++++ SUPPLIED RECORDS ++++

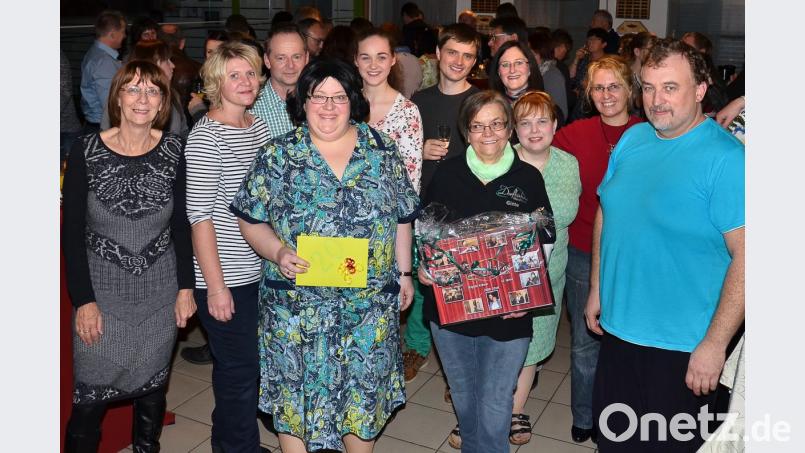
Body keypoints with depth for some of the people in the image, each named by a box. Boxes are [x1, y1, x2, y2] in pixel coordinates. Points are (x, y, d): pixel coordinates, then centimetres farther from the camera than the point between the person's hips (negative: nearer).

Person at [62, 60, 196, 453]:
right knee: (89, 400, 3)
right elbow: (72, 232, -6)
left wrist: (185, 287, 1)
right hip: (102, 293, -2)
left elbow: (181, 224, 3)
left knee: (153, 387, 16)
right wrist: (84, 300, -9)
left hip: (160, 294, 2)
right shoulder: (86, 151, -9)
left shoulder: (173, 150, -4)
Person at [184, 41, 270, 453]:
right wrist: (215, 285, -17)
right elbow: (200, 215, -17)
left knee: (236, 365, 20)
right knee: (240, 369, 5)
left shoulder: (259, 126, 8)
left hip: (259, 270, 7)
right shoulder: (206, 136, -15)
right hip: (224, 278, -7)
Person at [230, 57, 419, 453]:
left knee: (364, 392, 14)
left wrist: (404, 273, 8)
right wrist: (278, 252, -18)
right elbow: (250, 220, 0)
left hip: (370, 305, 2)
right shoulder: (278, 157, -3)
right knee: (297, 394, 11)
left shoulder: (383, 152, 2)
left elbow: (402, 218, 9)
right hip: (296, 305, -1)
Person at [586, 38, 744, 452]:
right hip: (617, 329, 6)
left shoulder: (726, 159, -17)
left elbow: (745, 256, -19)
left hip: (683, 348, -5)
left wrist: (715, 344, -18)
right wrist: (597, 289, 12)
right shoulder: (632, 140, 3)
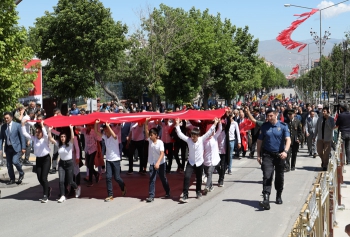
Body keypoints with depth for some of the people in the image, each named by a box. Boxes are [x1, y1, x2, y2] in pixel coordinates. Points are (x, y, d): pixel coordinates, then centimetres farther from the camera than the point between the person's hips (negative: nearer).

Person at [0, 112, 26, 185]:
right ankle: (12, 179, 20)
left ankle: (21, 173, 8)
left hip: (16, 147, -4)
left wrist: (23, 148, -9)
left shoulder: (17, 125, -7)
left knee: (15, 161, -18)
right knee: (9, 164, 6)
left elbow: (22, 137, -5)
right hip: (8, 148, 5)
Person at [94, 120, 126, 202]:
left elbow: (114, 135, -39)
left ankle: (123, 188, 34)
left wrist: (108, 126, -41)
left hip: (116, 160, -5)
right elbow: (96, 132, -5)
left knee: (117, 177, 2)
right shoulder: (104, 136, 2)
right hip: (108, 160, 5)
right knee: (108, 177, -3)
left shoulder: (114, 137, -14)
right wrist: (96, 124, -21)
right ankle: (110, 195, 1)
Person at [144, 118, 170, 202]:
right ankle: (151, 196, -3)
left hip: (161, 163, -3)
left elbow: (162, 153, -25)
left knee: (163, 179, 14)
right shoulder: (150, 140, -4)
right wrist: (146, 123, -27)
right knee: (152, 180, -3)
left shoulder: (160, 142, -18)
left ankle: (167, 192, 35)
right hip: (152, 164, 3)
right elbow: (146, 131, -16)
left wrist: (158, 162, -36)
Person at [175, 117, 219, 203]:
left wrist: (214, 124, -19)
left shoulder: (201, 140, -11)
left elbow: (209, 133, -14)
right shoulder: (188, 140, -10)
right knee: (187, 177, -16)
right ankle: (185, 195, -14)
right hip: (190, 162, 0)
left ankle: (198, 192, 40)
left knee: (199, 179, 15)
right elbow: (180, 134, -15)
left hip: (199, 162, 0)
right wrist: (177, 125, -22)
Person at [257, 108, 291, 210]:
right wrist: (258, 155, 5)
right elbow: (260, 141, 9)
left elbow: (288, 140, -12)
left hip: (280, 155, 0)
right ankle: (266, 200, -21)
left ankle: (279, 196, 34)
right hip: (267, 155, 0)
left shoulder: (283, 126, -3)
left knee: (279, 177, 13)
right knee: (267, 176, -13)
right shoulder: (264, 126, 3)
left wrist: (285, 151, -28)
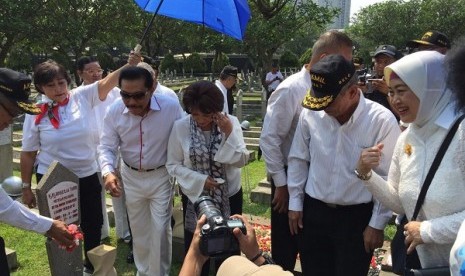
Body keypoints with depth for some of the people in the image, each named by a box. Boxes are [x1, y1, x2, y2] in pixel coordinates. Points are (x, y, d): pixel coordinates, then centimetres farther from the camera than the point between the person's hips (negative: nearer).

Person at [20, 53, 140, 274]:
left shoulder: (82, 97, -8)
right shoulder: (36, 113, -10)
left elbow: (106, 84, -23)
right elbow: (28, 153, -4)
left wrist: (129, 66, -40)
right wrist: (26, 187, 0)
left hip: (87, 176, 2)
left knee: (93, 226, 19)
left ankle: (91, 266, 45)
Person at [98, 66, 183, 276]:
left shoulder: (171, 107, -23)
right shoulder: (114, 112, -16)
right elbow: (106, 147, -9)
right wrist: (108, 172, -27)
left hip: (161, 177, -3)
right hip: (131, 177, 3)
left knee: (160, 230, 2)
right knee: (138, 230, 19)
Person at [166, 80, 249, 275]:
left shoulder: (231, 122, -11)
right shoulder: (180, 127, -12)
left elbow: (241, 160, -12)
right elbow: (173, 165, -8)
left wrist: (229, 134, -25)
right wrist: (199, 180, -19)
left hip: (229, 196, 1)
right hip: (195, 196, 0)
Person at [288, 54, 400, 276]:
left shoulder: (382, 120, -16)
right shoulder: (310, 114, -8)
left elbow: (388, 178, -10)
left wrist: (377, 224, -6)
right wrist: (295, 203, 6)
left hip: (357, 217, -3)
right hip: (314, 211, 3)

++++

Rewrite all of the entries above, swapping every occurrence of "wrist" for "hand" and leaving everything else unchanged. Omit the pictures from your answer.

Body keypoints with depth for some of the people in the image, each named by a box. Boxes are [x1, y1, x2, y2] in pixel coordinates. Points are (x, y, d): pixel coordinates, then centimetres farther from the camera than the point between the person's hips (negative: nearer).

Person at [62, 60, 196, 453]:
right knee: (89, 400, 3)
right elbow: (72, 232, -6)
left hand: (185, 287, 1)
right hip: (102, 293, -2)
left elbow: (181, 224, 3)
left knee: (153, 387, 16)
right hand: (84, 300, -9)
left hip: (160, 294, 2)
right shoulder: (86, 151, -9)
left shoulder: (173, 150, -4)
Person at [184, 41, 270, 453]:
right hand: (215, 285, -17)
right elbow: (200, 215, -17)
left knee: (236, 365, 20)
right knee: (240, 369, 5)
left shoulder: (259, 126, 8)
left hip: (259, 270, 7)
right shoulder: (206, 136, -15)
right hip: (224, 278, -7)
Person at [230, 57, 419, 453]:
left knee: (364, 392, 14)
left hand: (404, 273, 8)
right hand: (278, 252, -18)
right elbow: (250, 220, 0)
left hip: (370, 305, 2)
right shoulder: (278, 157, -3)
right knee: (297, 394, 11)
left shoulder: (383, 152, 2)
left elbow: (402, 218, 9)
right hip: (296, 305, -1)
Person at [586, 38, 744, 452]:
right hip: (617, 329, 6)
left shoulder: (726, 159, -17)
left elbow: (745, 256, -19)
left hip: (683, 348, -5)
left hand: (715, 344, -18)
right hand: (597, 289, 12)
right shoulder: (632, 140, 3)
Body keypoints with depth for some of the people in the image, each named by a box. Boxes are [x1, y1, x2, y2] in pixel coordinates. Points are (x, y, d): pixel coordinates, then centimetres farther from the camera than the point between the person's hips (negative: nearer).

Person at [0, 112, 26, 185]:
right ankle: (12, 179, 20)
left ankle: (21, 173, 8)
left hip: (16, 147, -4)
left hand: (23, 148, -9)
left shoulder: (17, 125, -7)
left knee: (15, 161, -18)
right knee: (9, 164, 6)
left elbow: (22, 137, -5)
right hip: (8, 148, 5)
Person at [94, 120, 126, 202]:
left elbow: (114, 135, -39)
left ankle: (123, 188, 34)
left hand: (108, 126, -41)
left hip: (116, 160, -5)
right elbow: (96, 132, -5)
left knee: (117, 177, 2)
right shoulder: (104, 136, 2)
right hip: (108, 160, 5)
right knee: (108, 177, -3)
left shoulder: (114, 137, -14)
right hand: (96, 124, -21)
right ankle: (110, 195, 1)
Person at [144, 118, 170, 202]:
right ankle: (151, 196, -3)
left hip: (161, 163, -3)
left elbow: (162, 153, -25)
left knee: (163, 179, 14)
right shoulder: (150, 140, -4)
right hand: (146, 123, -27)
right knee: (152, 180, -3)
left shoulder: (160, 142, -18)
left ankle: (167, 192, 35)
right hip: (152, 164, 3)
right elbow: (146, 131, -16)
left hand: (158, 162, -36)
Person at [175, 117, 219, 203]:
left hand: (214, 124, -19)
left shoulder: (201, 140, -11)
left elbow: (209, 133, -14)
right shoulder: (188, 140, -10)
right knee: (187, 177, -16)
right ankle: (185, 195, -14)
right hip: (190, 162, 0)
left ankle: (198, 192, 40)
left knee: (199, 179, 15)
right elbow: (180, 134, -15)
left hip: (199, 162, 0)
right hand: (177, 125, -22)
Person at [257, 108, 291, 210]:
right hand: (258, 155, 5)
right elbow: (260, 141, 9)
left elbow: (288, 140, -12)
left hip: (280, 155, 0)
right ankle: (266, 200, -21)
left ankle: (279, 196, 34)
right hip: (267, 155, 0)
left shoulder: (283, 126, -3)
left knee: (279, 177, 13)
right knee: (267, 176, -13)
right shoulder: (264, 126, 3)
left hand: (285, 151, -28)
Body keypoints with depth for some of the people in the image, each named by a box. Boxes are [x1, y1, x2, y2] in pixel coordinates. Points are (x, y, d): pixel coordinates, then centimetres farther from the camera than the point between the person's hips (negative: nearer).

Person at [20, 53, 140, 274]:
left shoulder: (82, 97, -8)
right shoulder: (36, 113, -10)
left elbow: (106, 84, -23)
right elbow: (28, 153, -4)
left hand: (129, 66, -40)
right hand: (26, 187, 0)
left hip: (87, 176, 2)
left knee: (93, 226, 19)
left ankle: (91, 266, 45)
Person at [98, 66, 183, 276]:
left shoulder: (171, 107, -23)
right shoulder: (114, 112, -16)
right elbow: (106, 147, -9)
right hand: (108, 172, -27)
left hip: (161, 177, -3)
right hip: (131, 177, 3)
left knee: (160, 230, 2)
right knee: (138, 230, 19)
Person at [166, 80, 249, 275]:
left shoulder: (231, 122, -11)
right shoulder: (180, 127, -12)
left elbow: (241, 160, -12)
right elbow: (173, 165, -8)
left hand: (229, 134, -25)
right hand: (199, 180, -19)
left hip: (229, 196, 1)
right hip: (195, 196, 0)
Person at [288, 54, 400, 276]:
left shoulder: (382, 120, -16)
right shoulder: (310, 114, -8)
left elbow: (388, 178, -10)
left hand: (377, 224, -6)
right hand: (295, 203, 6)
left hip: (357, 217, -3)
right hip: (314, 211, 3)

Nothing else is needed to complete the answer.